Dans la même veine, j’aurais aimé en fin de première demie que l’attaque tente de remonter le terrain. Au lieu de ça, elle y est allée de deux courses avant de mettre le genou au sol pour retraiter au vestiaire. Je sais que tout joue contre toi alors que tu es à ta ligne de 23 et qu’il reste moins d’une minute à faire. C’est évident que la défense adverse va tout faire pour arrêter le jeu aérien. Je me demande si quelqu’un critiquerait réellement les Alouettes de forcer le jeu dans de pareilles situations même si le résultat est un revirement. Ils ne peuvent pas se permettre d’être conservateurs.

Il faut se le dire cependant, autant il faut de l’exécution, une bonne préparation, de bonnes stratégies, du talent et du travail pour connaître du succès, il faut parfois aussi compter sur des impondérables et jusqu’à maintenant, ils sont rarement en faveur des Alouettes.

À titre d’exemple, pour une fois, la pression s’est rendue à Reilly alors qu’Henoc Muamba l’a solidement frappé au moment où il décochait sa passe. La passe était évidemment imprécise et a manqué de force en plein cœur du terrain. Par contre, le ballon s’est retrouvé dans les mains d’un joueur des Eskimos qui a inscrit le touché. Au lieu d’être une interception, le jeu a tourné en faveur des Eskimos.

Une autre tuile est venue s’abattre sur la tête des Alouettes, alors que Tyrell Sutton s’est blessé durant cette rencontre. On ne connaît pas encore la nature exacte de sa blessure et s’il devra s’absenter.  

Malgré tout, je vois que les joueurs se démènent toujours sur le terrain. On ne se cachera pas qu’il faudra des résultats à un certain moment, sinon le moral pourrait être durement affecté. Les Alouettes ont une chance de remédier à la situation la semaine prochaine alors que les Argonauts de Toronto seront en ville avec leur quart substitut et une unité offensive qui peut sembler moins imposante que celle des Eskimos.

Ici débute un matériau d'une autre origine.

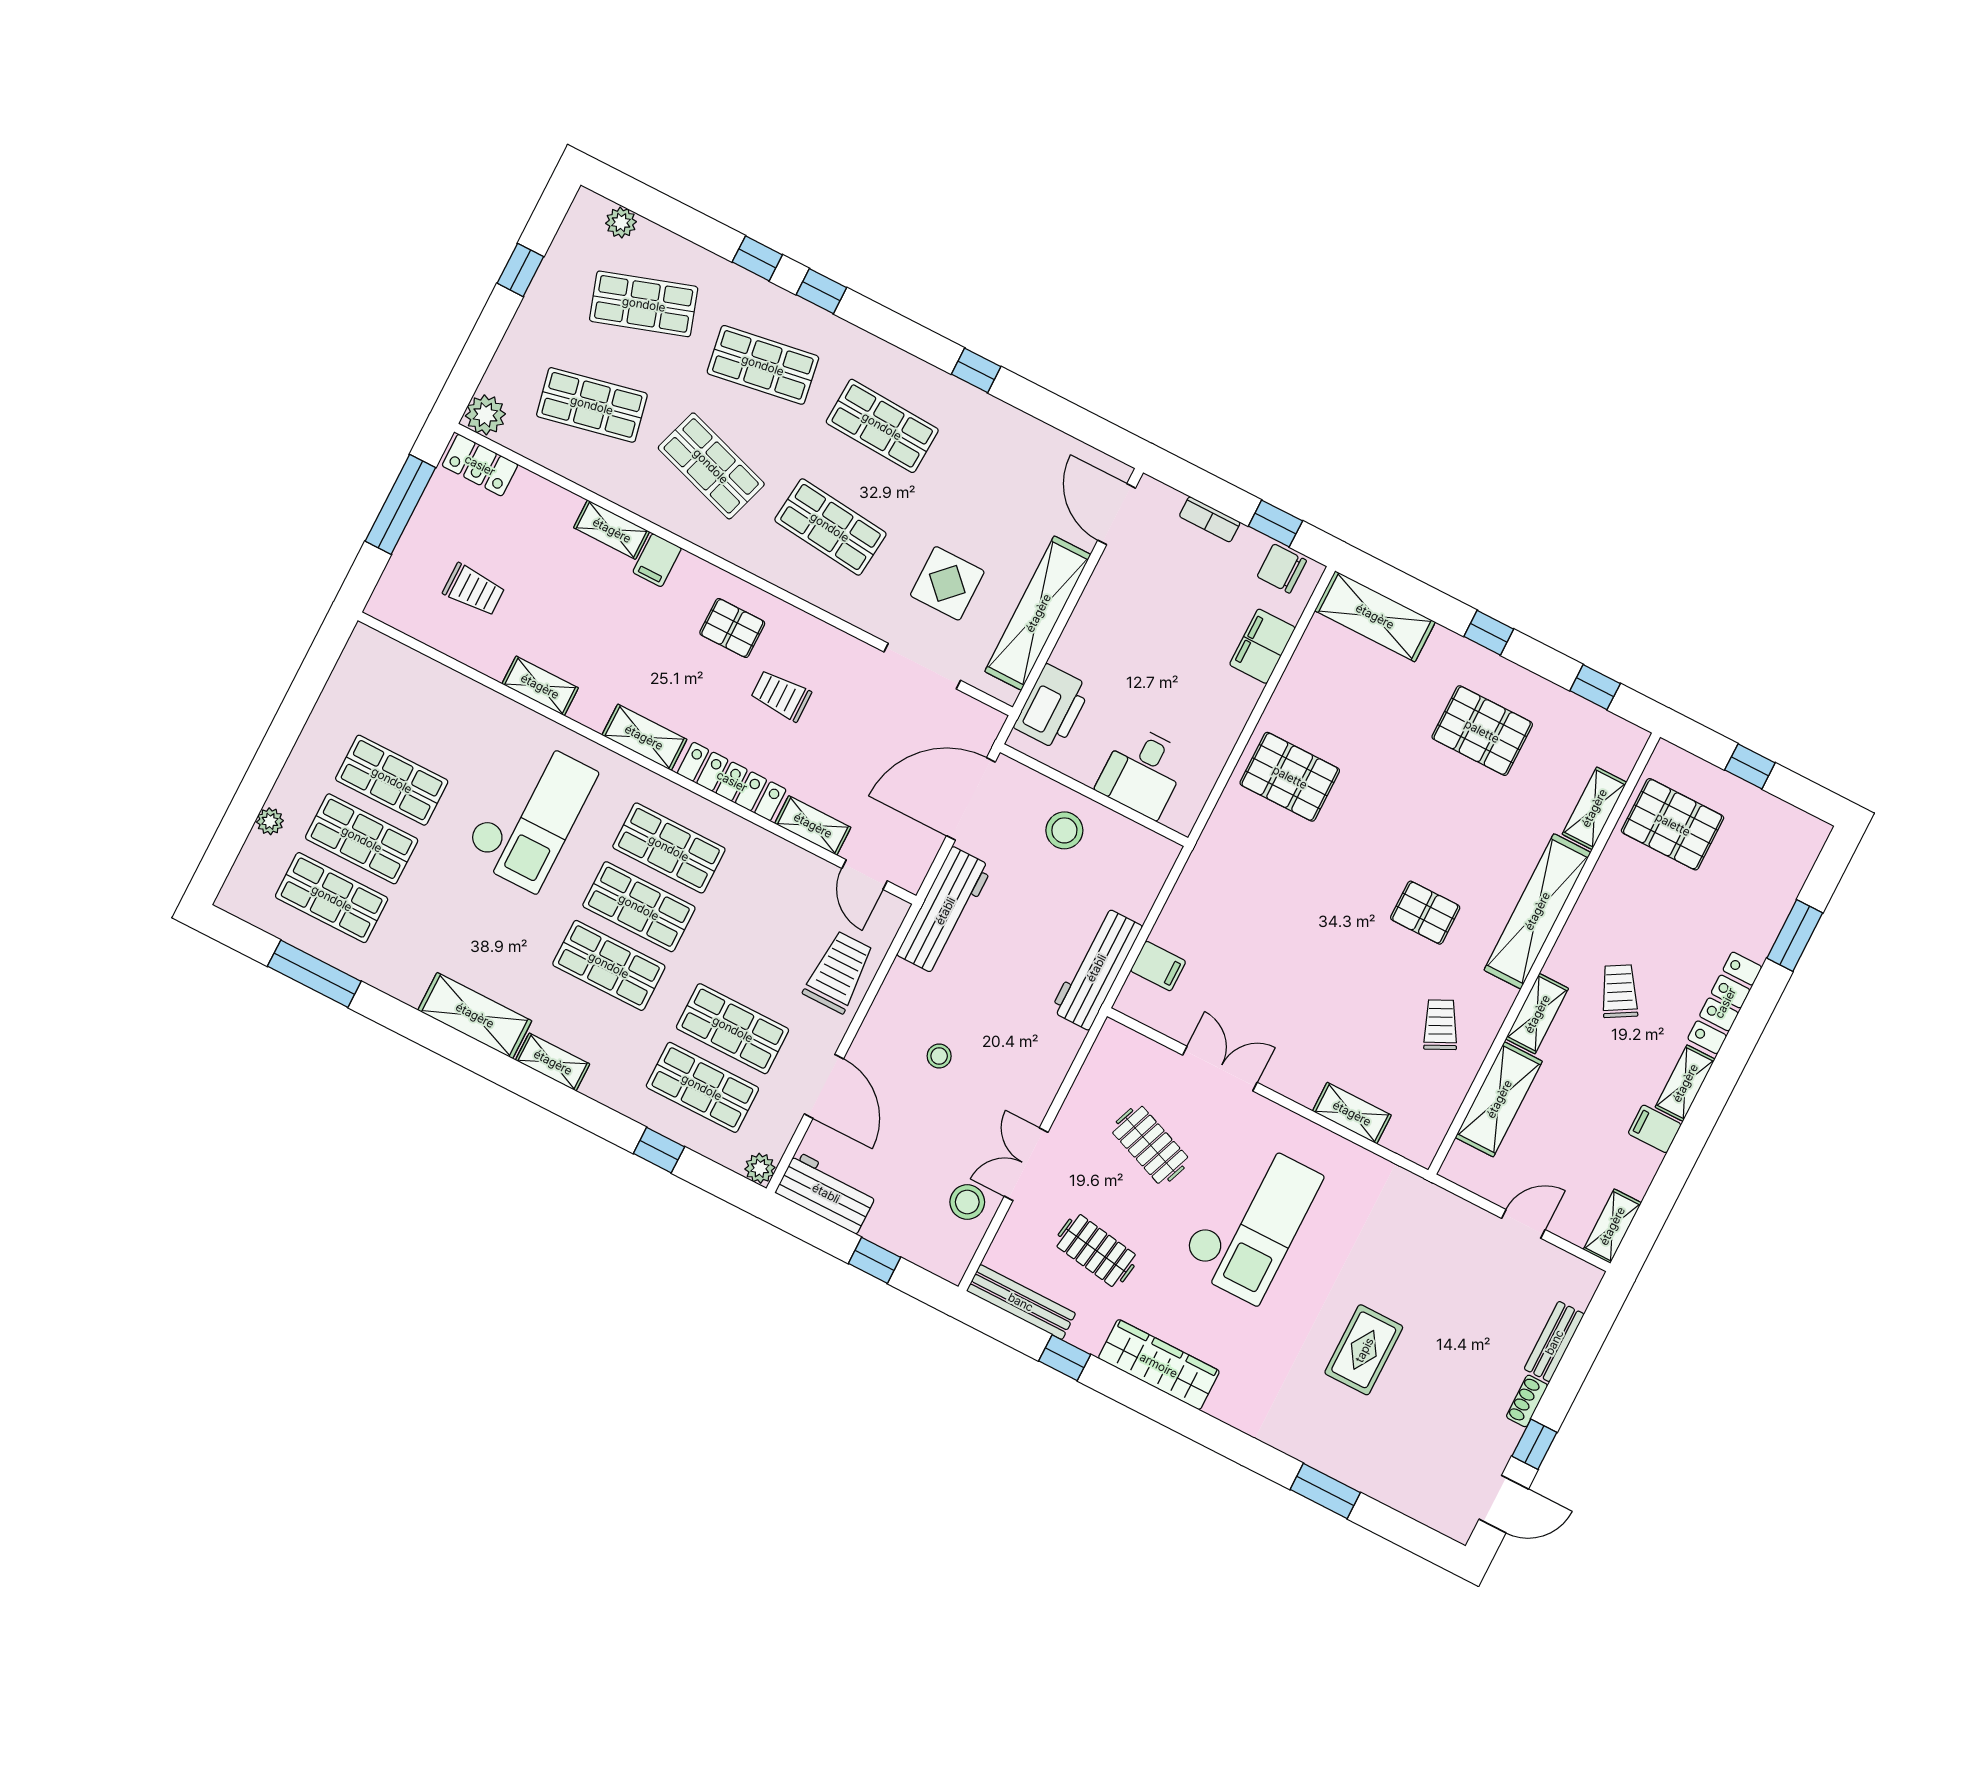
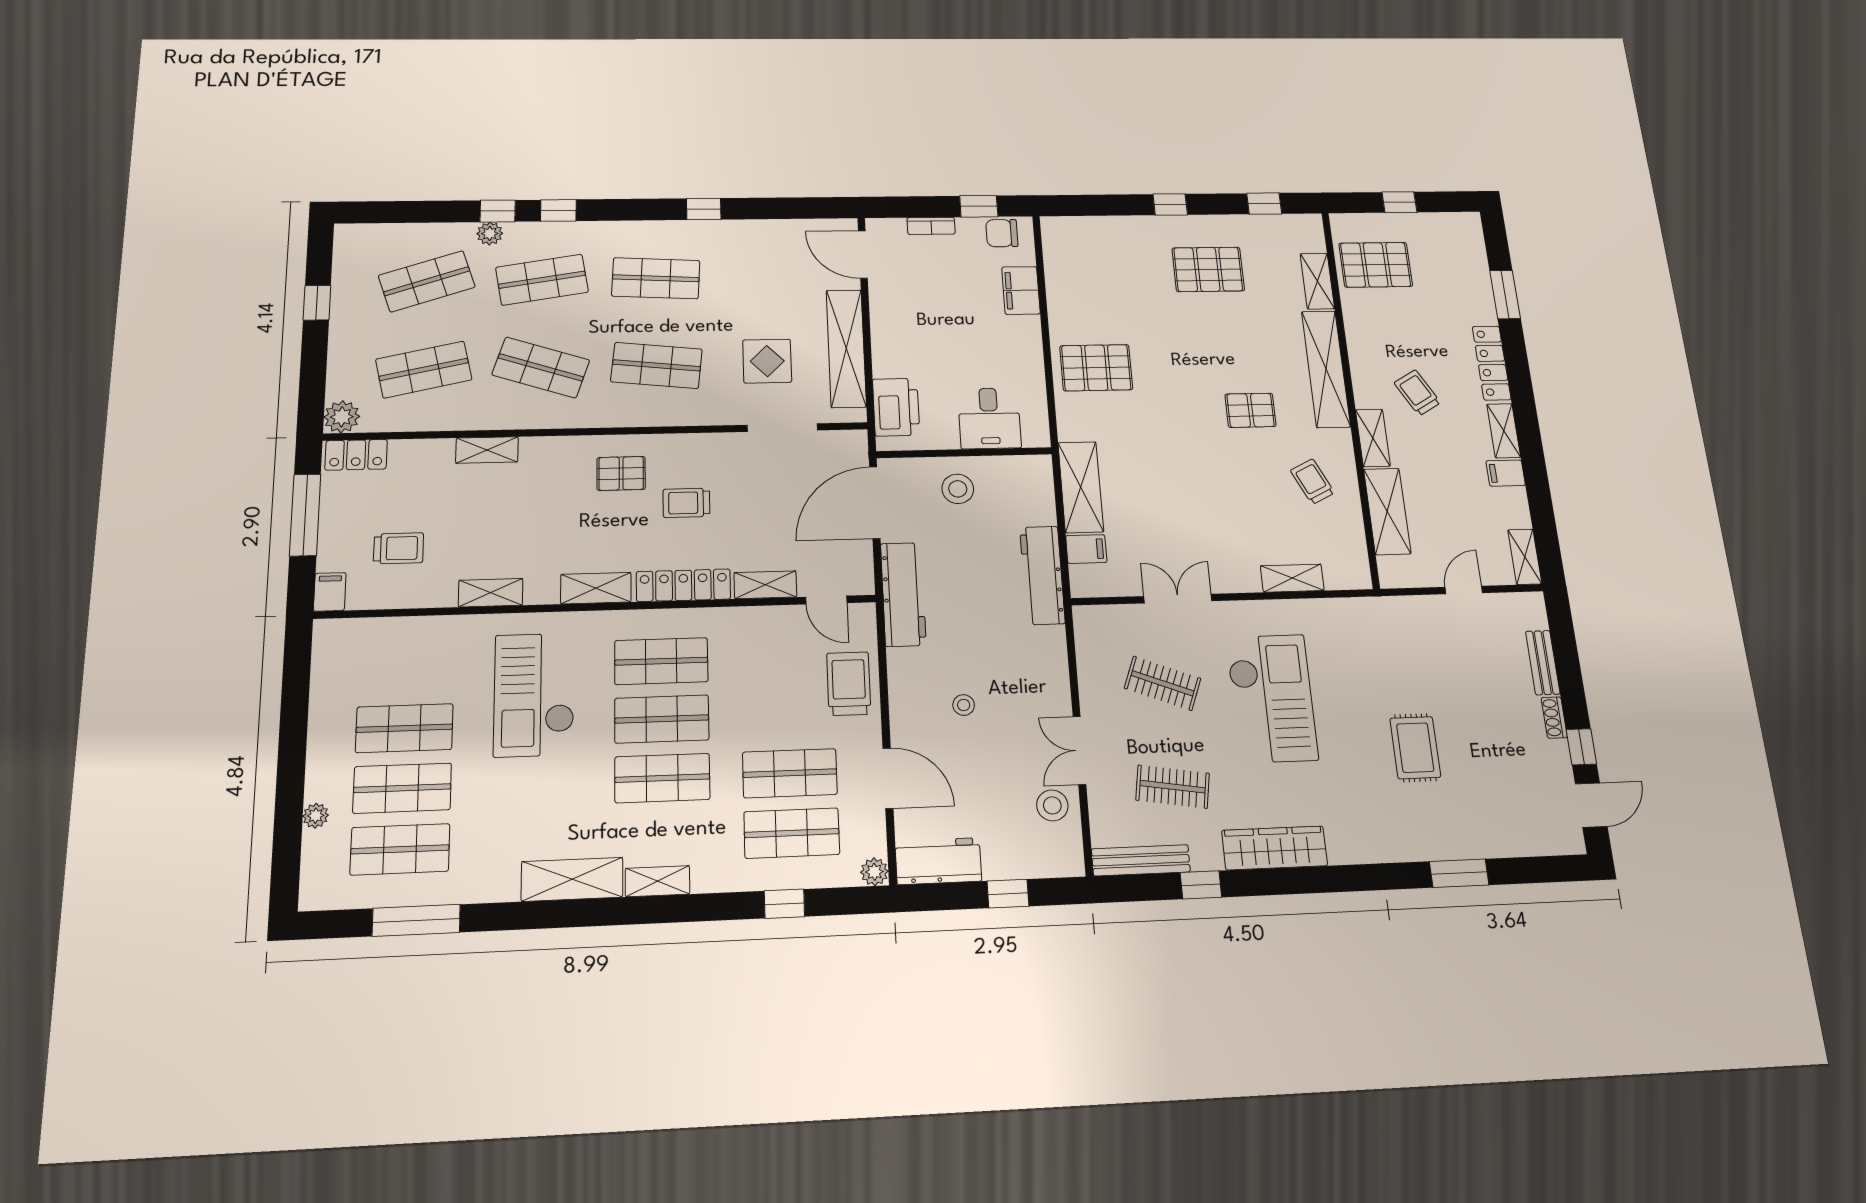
plant: (621, 223) -> (490, 234), moved
filing cabinet: (657, 560) -> (330, 592), moved, turned 180
shelving: (1375, 616) -> (1081, 487), moved, turned 90
checkout: (530, 814) -> (534, 695), turned 180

La défense a donc un coup à jouer ici afin de rebondir. Il ne faut pas s’emballer trop vite, car on se souviendra de Chris Streveler qui avait connu tout un match contre les Alouettes en début de saison.

On suivra évidemment avec attention l’état de santé de Johnny Manziel, mais s’il n’est pas en mesure de jouer, il est évident que Pipkin s’est mérité un autre départ. Il faudra suivre ce dossier au courant de la semaine.